■ **Activity**
Please copy each of the following lines word for word, leaving the pictures out of your answer.
======== Exercise input ========
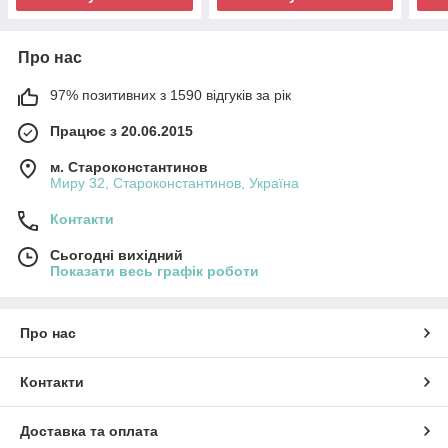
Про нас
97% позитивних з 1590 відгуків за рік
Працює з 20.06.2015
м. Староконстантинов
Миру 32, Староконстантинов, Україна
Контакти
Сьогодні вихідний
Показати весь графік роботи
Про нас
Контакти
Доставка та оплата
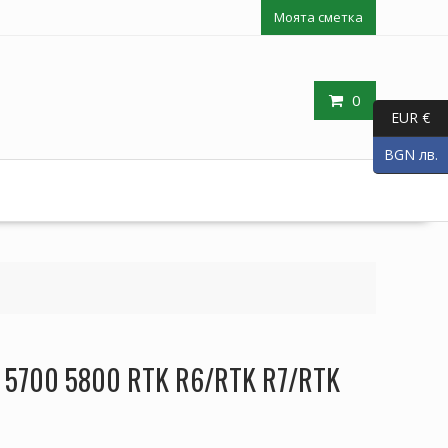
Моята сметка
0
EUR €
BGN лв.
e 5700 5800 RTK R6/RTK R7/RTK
========
■ **The answer**
Про нас
97% позитивних з 1590 відгуків за рік
Працює з 20.06.2015
м. Староконстантинов
Миру 32, Староконстантинов, Україна
Контакти
Сьогодні вихідний
Показати весь графік роботи
Про нас
Контакти
Доставка та оплата
Моята сметка
0
EUR €
BGN лв.
e 5700 5800 RTK R6/RTK R7/RTK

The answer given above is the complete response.